[Collected data]
..........

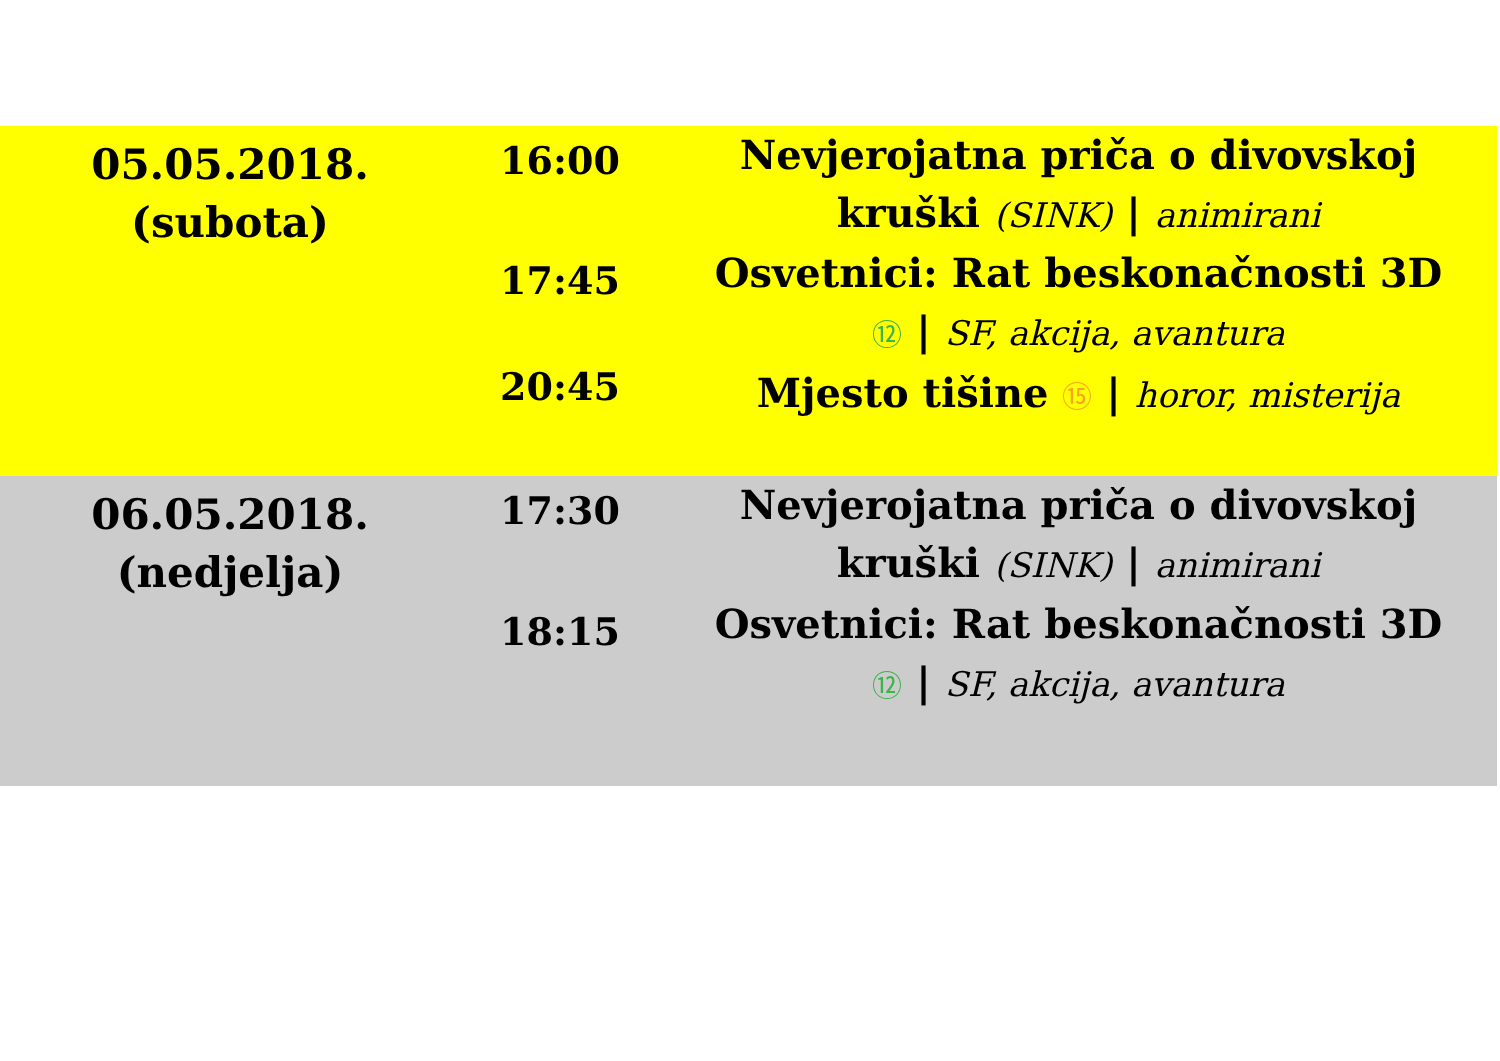| 05.05.2018. (subota) | 16:00 | Nevjerojatna priča o divovskoj kruški (SINK) / animirani |
| | 17:45 | Osvetnici: Rat beskonačnosti 3D ⑫ / SF, akcija, avantura |
| | 20:45 | Mjesto tišine ⑮ / horor, misterija |
| 06.05.2018. (nedjelja) | 17:30 | Nevjerojatna priča o divovskoj kruški (SINK) / animirani |
| | 18:15 | Osvetnici: Rat beskonačnosti 3D ⑫ / SF, akcija, avantura |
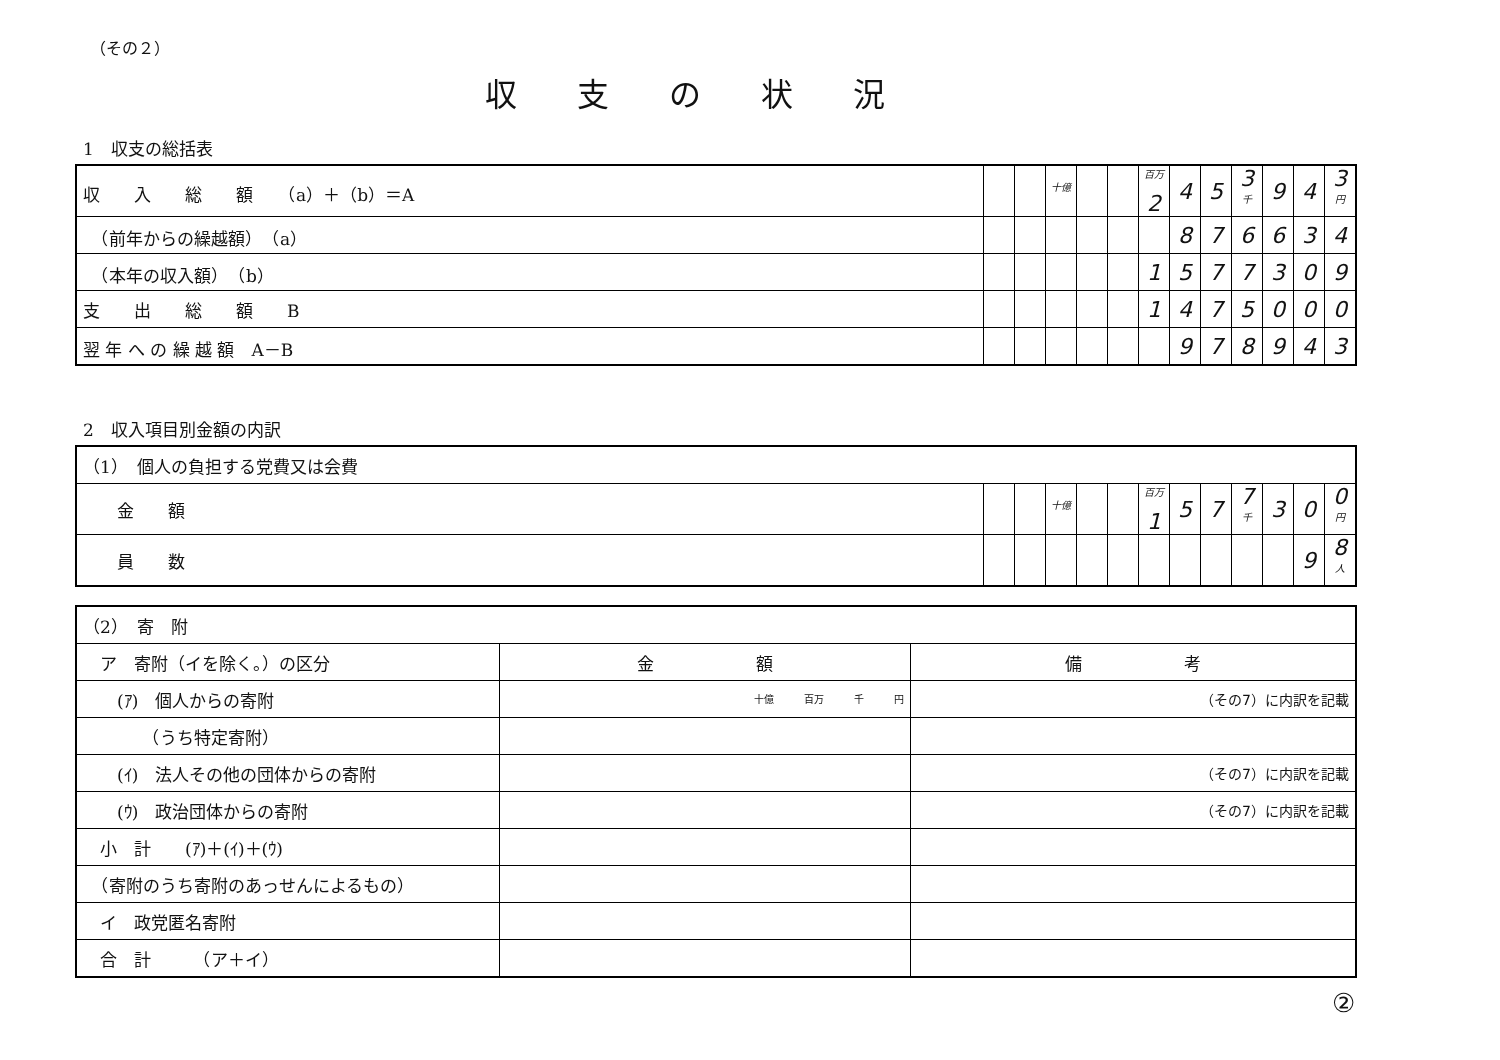（その２）
収支の状況
1　収支の総括表
| 収 入 総 額 （a）＋（b）＝A | | | 十億 | | | 百万 2 | 4 | 5 | 3 千 | 9 | 4 | 3 円 |
| （前年からの繰越額） （a） | | | | | | | 8 | 7 | 6 | 6 | 3 | 4 |
| （本年の収入額） （b） | | | | | | 1 | 5 | 7 | 7 | 3 | 0 | 9 |
| 支 出 総 額 B | | | | | | 1 | 4 | 7 | 5 | 0 | 0 | 0 |
| 翌 年 へ の 繰 越 額 A－B | | | | | | | 9 | 7 | 8 | 9 | 4 | 3 |
2　収入項目別金額の内訳
| （1） 個人の負担する党費又は会費 | | | | | | | | | | | | |
| 金 額 | | | 十億 | | | 百万 1 | 5 | 7 | 7 千 | 3 | 0 | 0 円 |
| 員 数 | | | | | | | | | | | 9 | 8 人 |
| （2） 寄 附 | | |
| ア 寄附（イを除く。）の区分 | 金 額 | 備 考 |
| (ｱ) 個人からの寄附 | 十億 百万 千 円 | （その7）に内訳を記載 |
| （うち特定寄附） | | |
| (ｲ) 法人その他の団体からの寄附 | | （その7）に内訳を記載 |
| (ｳ) 政治団体からの寄附 | | （その7）に内訳を記載 |
| 小 計 (ｱ)＋(ｲ)＋(ｳ) | | |
| （寄附のうち寄附のあっせんによるもの） | | |
| イ 政党匿名寄附 | | |
| 合 計 （ア＋イ） | | |
②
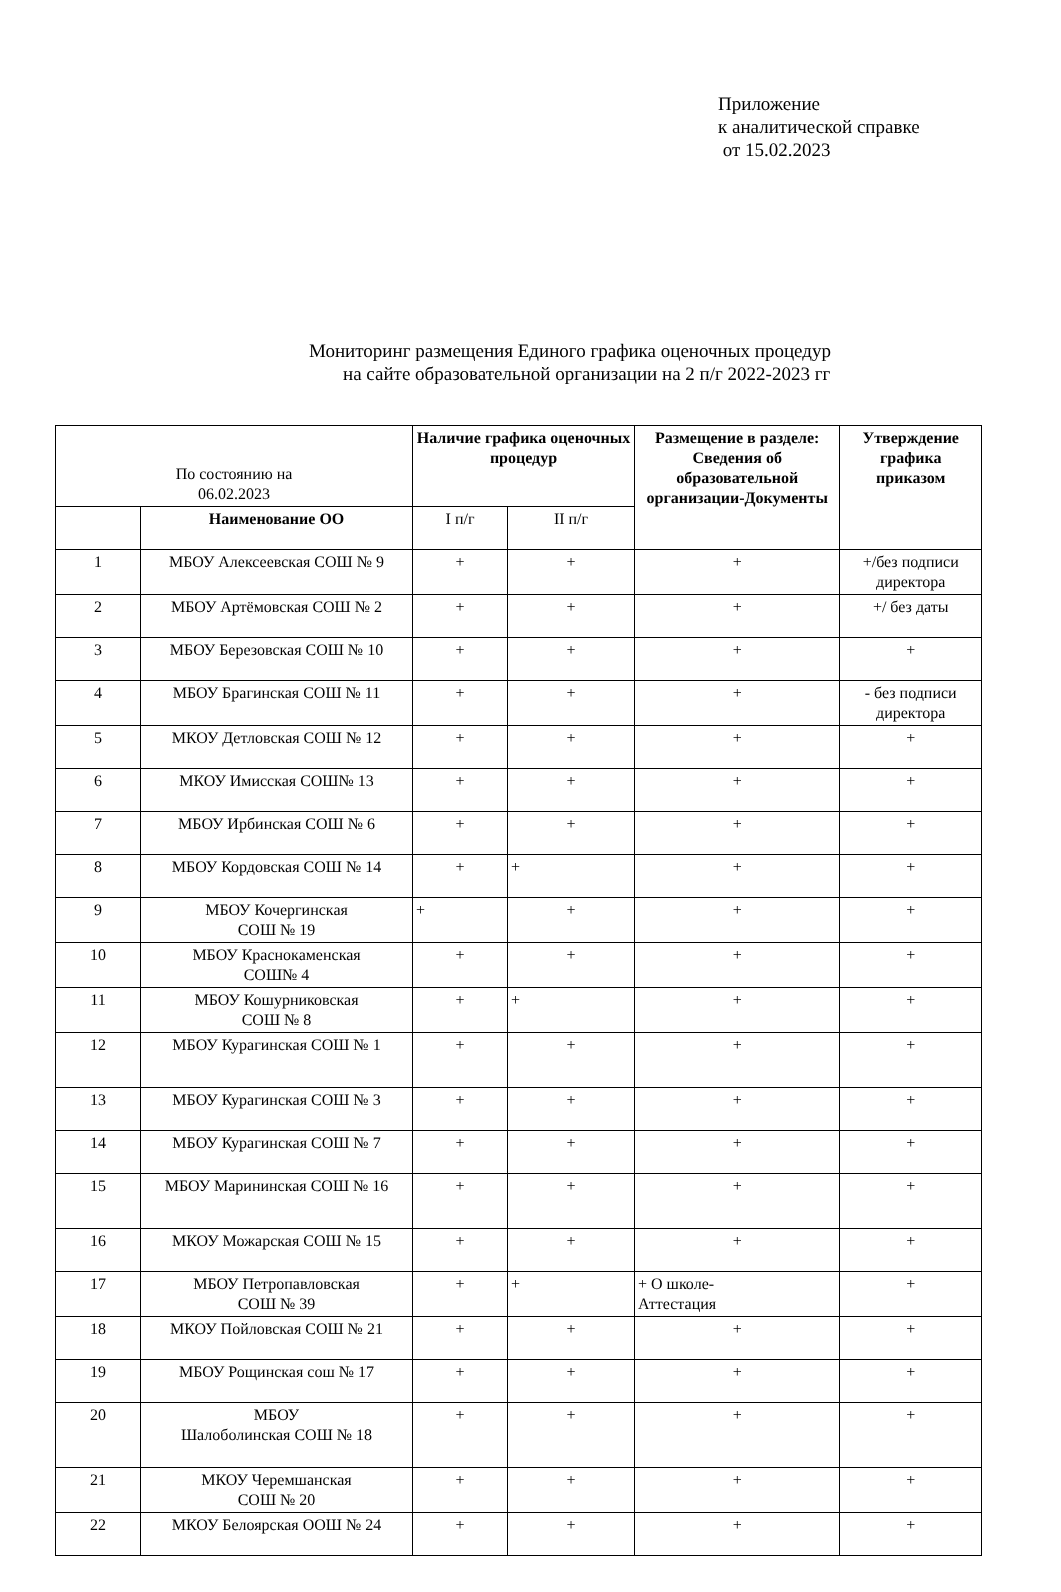Приложение
к аналитической справке
от 15.02.2023
Мониторинг размещения Единого графика оценочных процедур
на сайте образовательной организации на 2 п/г 2022-2023 гг
| По состоянию на 06.02.2023 | | Наличие графика оценочных процедур | | Размещение в разделе: Сведения об образовательной организации-Документы | Утверждение графика приказом |
| | Наименование ОО | I п/г | II п/г | | |
| 1 | МБОУ Алексеевская СОШ № 9 | + | + | + | +/без подписи директора |
| 2 | МБОУ Артёмовская СОШ № 2 | + | + | + | +/ без даты |
| 3 | МБОУ Березовская СОШ № 10 | + | + | + | + |
| 4 | МБОУ Брагинская СОШ № 11 | + | + | + | - без подписи директора |
| 5 | МКОУ Детловская СОШ № 12 | + | + | + | + |
| 6 | МКОУ Имисская СОШ№ 13 | + | + | + | + |
| 7 | МБОУ Ирбинская СОШ № 6 | + | + | + | + |
| 8 | МБОУ Кордовская СОШ № 14 | + | + | + | + |
| 9 | МБОУ Кочергинская СОШ № 19 | + | + | + | + |
| 10 | МБОУ Краснокаменская СОШ№ 4 | + | + | + | + |
| 11 | МБОУ Кошурниковская СОШ № 8 | + | + | + | + |
| 12 | МБОУ Курагинская СОШ № 1 | + | + | + | + |
| 13 | МБОУ Курагинская СОШ № 3 | + | + | + | + |
| 14 | МБОУ Курагинская СОШ № 7 | + | + | + | + |
| 15 | МБОУ Марининская СОШ № 16 | + | + | + | + |
| 16 | МКОУ Можарская СОШ № 15 | + | + | + | + |
| 17 | МБОУ Петропавловская СОШ № 39 | + | + | + О школе- Аттестация | + |
| 18 | МКОУ Пойловская СОШ № 21 | + | + | + | + |
| 19 | МБОУ Рощинская сош № 17 | + | + | + | + |
| 20 | МБОУ Шалоболинская СОШ № 18 | + | + | + | + |
| 21 | МКОУ Черемшанская СОШ № 20 | + | + | + | + |
| 22 | МКОУ Белоярская ООШ № 24 | + | + | + | + |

..........

* **Task to carry out**
From the first line above down to the line with "п/г | II п/г | | |", reproduce every line and no others, omitting pictures.

* **Task result**
| 05.05.2018. (subota) | 16:00 | Nevjerojatna priča o divovskoj kruški (SINK) / animirani |
| | 17:45 | Osvetnici: Rat beskonačnosti 3D ⑫ / SF, akcija, avantura |
| | 20:45 | Mjesto tišine ⑮ / horor, misterija |
| 06.05.2018. (nedjelja) | 17:30 | Nevjerojatna priča o divovskoj kruški (SINK) / animirani |
| | 18:15 | Osvetnici: Rat beskonačnosti 3D ⑫ / SF, akcija, avantura |
（その２）
収支の状況
1　収支の総括表
| 収 入 総 額 （a）＋（b）＝A | | | 十億 | | | 百万 2 | 4 | 5 | 3 千 | 9 | 4 | 3 円 |
| （前年からの繰越額） （a） | | | | | | | 8 | 7 | 6 | 6 | 3 | 4 |
| （本年の収入額） （b） | | | | | | 1 | 5 | 7 | 7 | 3 | 0 | 9 |
| 支 出 総 額 B | | | | | | 1 | 4 | 7 | 5 | 0 | 0 | 0 |
| 翌 年 へ の 繰 越 額 A－B | | | | | | | 9 | 7 | 8 | 9 | 4 | 3 |
2　収入項目別金額の内訳
| （1） 個人の負担する党費又は会費 | | | | | | | | | | | | |
| 金 額 | | | 十億 | | | 百万 1 | 5 | 7 | 7 千 | 3 | 0 | 0 円 |
| 員 数 | | | | | | | | | | | 9 | 8 人 |
| （2） 寄 附 | | |
| ア 寄附（イを除く。）の区分 | 金 額 | 備 考 |
| (ｱ) 個人からの寄附 | 十億 百万 千 円 | （その7）に内訳を記載 |
| （うち特定寄附） | | |
| (ｲ) 法人その他の団体からの寄附 | | （その7）に内訳を記載 |
| (ｳ) 政治団体からの寄附 | | （その7）に内訳を記載 |
| 小 計 (ｱ)＋(ｲ)＋(ｳ) | | |
| （寄附のうち寄附のあっせんによるもの） | | |
| イ 政党匿名寄附 | | |
| 合 計 （ア＋イ） | | |
②
Приложение
к аналитической справке
от 15.02.2023
Мониторинг размещения Единого графика оценочных процедур
на сайте образовательной организации на 2 п/г 2022-2023 гг
| По состоянию на 06.02.2023 | | Наличие графика оценочных процедур | | Размещение в разделе: Сведения об образовательной организации-Документы | Утверждение графика приказом |
| | Наименование ОО | I п/г | II п/г | | |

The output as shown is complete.